An exact copy of every entry is the required answer.
*** Opening Information given ***
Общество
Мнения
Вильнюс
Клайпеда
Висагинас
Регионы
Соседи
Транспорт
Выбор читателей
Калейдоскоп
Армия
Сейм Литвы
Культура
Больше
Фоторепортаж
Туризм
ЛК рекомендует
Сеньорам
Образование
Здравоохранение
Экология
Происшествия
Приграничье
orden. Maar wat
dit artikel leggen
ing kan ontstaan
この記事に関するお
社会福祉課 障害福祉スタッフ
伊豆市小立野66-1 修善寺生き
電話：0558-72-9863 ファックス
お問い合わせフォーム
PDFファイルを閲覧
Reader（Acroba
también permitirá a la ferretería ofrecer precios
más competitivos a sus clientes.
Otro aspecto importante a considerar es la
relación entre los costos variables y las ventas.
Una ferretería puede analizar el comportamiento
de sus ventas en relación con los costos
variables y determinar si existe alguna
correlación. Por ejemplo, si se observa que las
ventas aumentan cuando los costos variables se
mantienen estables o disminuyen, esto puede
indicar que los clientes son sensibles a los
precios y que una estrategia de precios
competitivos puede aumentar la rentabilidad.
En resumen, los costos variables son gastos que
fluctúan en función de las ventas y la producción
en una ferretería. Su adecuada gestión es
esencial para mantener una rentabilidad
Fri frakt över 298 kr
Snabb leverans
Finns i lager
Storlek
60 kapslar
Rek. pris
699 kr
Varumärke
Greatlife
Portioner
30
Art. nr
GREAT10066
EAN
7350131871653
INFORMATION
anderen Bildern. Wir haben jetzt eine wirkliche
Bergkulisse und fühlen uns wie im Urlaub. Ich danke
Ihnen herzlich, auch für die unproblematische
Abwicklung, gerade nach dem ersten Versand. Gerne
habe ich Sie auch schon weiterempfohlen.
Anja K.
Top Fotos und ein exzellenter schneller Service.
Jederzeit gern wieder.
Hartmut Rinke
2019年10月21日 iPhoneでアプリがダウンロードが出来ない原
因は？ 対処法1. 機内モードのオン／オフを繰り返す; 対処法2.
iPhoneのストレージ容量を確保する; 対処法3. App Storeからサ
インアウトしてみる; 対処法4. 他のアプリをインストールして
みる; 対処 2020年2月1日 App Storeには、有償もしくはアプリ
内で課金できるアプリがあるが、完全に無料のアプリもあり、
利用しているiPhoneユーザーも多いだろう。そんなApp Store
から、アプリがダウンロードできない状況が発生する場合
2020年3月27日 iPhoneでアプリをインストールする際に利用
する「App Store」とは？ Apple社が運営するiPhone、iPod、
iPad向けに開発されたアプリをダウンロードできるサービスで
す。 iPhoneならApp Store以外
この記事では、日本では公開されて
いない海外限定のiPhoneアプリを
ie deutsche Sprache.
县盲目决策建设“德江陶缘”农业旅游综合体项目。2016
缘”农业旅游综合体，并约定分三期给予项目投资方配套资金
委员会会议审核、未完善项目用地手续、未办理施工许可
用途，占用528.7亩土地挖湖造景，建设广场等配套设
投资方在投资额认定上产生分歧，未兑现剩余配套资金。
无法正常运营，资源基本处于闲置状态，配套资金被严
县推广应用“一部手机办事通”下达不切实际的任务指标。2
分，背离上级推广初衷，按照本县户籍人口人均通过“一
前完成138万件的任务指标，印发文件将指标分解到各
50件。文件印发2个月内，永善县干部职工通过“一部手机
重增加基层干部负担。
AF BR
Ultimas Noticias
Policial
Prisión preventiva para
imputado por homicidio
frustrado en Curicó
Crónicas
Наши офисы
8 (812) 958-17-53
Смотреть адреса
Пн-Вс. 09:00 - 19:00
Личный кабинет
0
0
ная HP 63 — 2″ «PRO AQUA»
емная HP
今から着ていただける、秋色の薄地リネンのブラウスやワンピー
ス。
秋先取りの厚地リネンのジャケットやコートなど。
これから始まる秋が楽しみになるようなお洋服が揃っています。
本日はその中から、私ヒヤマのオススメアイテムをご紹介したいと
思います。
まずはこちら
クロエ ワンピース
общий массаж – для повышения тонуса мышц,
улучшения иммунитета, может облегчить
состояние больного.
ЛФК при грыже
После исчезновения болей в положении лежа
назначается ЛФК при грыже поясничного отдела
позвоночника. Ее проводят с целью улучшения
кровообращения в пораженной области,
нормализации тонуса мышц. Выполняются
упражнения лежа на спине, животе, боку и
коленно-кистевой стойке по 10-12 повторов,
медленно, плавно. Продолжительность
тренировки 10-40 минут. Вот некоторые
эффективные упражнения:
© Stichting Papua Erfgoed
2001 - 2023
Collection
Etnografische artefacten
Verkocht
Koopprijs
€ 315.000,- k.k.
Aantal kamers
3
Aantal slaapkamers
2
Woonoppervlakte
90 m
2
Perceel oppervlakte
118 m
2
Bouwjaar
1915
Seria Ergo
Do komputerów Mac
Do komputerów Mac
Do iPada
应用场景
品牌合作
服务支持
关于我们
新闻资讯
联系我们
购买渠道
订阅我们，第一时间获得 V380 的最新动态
*** Closing Information given ***
* [Expected output]:
Общество
Мнения
Вильнюс
Клайпеда
Висагинас
Регионы
Соседи
Транспорт
Выбор читателей
Калейдоскоп
Армия
Сейм Литвы
Культура
Больше
Фоторепортаж
Туризм
ЛК рекомендует
Сеньорам
Образование
Здравоохранение
Экология
Происшествия
Приграничье
orden. Maar wat
dit artikel leggen
ing kan ontstaan
この記事に関するお
社会福祉課 障害福祉スタッフ
伊豆市小立野66-1 修善寺生き
電話：0558-72-9863 ファックス
お問い合わせフォーム
PDFファイルを閲覧
Reader（Acroba
también permitirá a la ferretería ofrecer precios
más competitivos a sus clientes.
Otro aspecto importante a considerar es la
relación entre los costos variables y las ventas.
Una ferretería puede analizar el comportamiento
de sus ventas en relación con los costos
variables y determinar si existe alguna
correlación. Por ejemplo, si se observa que las
ventas aumentan cuando los costos variables se
mantienen estables o disminuyen, esto puede
indicar que los clientes son sensibles a los
precios y que una estrategia de precios
competitivos puede aumentar la rentabilidad.
En resumen, los costos variables son gastos que
fluctúan en función de las ventas y la producción
en una ferretería. Su adecuada gestión es
esencial para mantener una rentabilidad
Fri frakt över 298 kr
Snabb leverans
Finns i lager
Storlek
60 kapslar
Rek. pris
699 kr
Varumärke
Greatlife
Portioner
30
Art. nr
GREAT10066
EAN
7350131871653
INFORMATION
anderen Bildern. Wir haben jetzt eine wirkliche
Bergkulisse und fühlen uns wie im Urlaub. Ich danke
Ihnen herzlich, auch für die unproblematische
Abwicklung, gerade nach dem ersten Versand. Gerne
habe ich Sie auch schon weiterempfohlen.
Anja K.
Top Fotos und ein exzellenter schneller Service.
Jederzeit gern wieder.
Hartmut Rinke
2019年10月21日 iPhoneでアプリがダウンロードが出来ない原
因は？ 対処法1. 機内モードのオン／オフを繰り返す; 対処法2.
iPhoneのストレージ容量を確保する; 対処法3. App Storeからサ
インアウトしてみる; 対処法4. 他のアプリをインストールして
みる; 対処 2020年2月1日 App Storeには、有償もしくはアプリ
内で課金できるアプリがあるが、完全に無料のアプリもあり、
利用しているiPhoneユーザーも多いだろう。そんなApp Store
から、アプリがダウンロードできない状況が発生する場合
2020年3月27日 iPhoneでアプリをインストールする際に利用
する「App Store」とは？ Apple社が運営するiPhone、iPod、
iPad向けに開発されたアプリをダウンロードできるサービスで
す。 iPhoneならApp Store以外
この記事では、日本では公開されて
いない海外限定のiPhoneアプリを
ie deutsche Sprache.
县盲目决策建设“德江陶缘”农业旅游综合体项目。2016
缘”农业旅游综合体，并约定分三期给予项目投资方配套资金
委员会会议审核、未完善项目用地手续、未办理施工许可
用途，占用528.7亩土地挖湖造景，建设广场等配套设
投资方在投资额认定上产生分歧，未兑现剩余配套资金。
无法正常运营，资源基本处于闲置状态，配套资金被严
县推广应用“一部手机办事通”下达不切实际的任务指标。2
分，背离上级推广初衷，按照本县户籍人口人均通过“一
前完成138万件的任务指标，印发文件将指标分解到各
50件。文件印发2个月内，永善县干部职工通过“一部手机
重增加基层干部负担。
AF BR
Ultimas Noticias
Policial
Prisión preventiva para
imputado por homicidio
frustrado en Curicó
Crónicas
Наши офисы
8 (812) 958-17-53
Смотреть адреса
Пн-Вс. 09:00 - 19:00
Личный кабинет
0
0
ная HP 63 — 2″ «PRO AQUA»
емная HP
今から着ていただける、秋色の薄地リネンのブラウスやワンピー
ス。
秋先取りの厚地リネンのジャケットやコートなど。
これから始まる秋が楽しみになるようなお洋服が揃っています。
本日はその中から、私ヒヤマのオススメアイテムをご紹介したいと
思います。
まずはこちら
クロエ ワンピース
общий массаж – для повышения тонуса мышц,
улучшения иммунитета, может облегчить
состояние больного.
ЛФК при грыже
После исчезновения болей в положении лежа
назначается ЛФК при грыже поясничного отдела
позвоночника. Ее проводят с целью улучшения
кровообращения в пораженной области,
нормализации тонуса мышц. Выполняются
упражнения лежа на спине, животе, боку и
коленно-кистевой стойке по 10-12 повторов,
медленно, плавно. Продолжительность
тренировки 10-40 минут. Вот некоторые
эффективные упражнения:
© Stichting Papua Erfgoed
2001 - 2023
Collection
Etnografische artefacten
Verkocht
Koopprijs
€ 315.000,- k.k.
Aantal kamers
3
Aantal slaapkamers
2
Woonoppervlakte
90 m
2
Perceel oppervlakte
118 m
2
Bouwjaar
1915
Seria Ergo
Do komputerów Mac
Do komputerów Mac
Do iPada
应用场景
品牌合作
服务支持
关于我们
新闻资讯
联系我们
购买渠道
订阅我们，第一时间获得 V380 的最新动态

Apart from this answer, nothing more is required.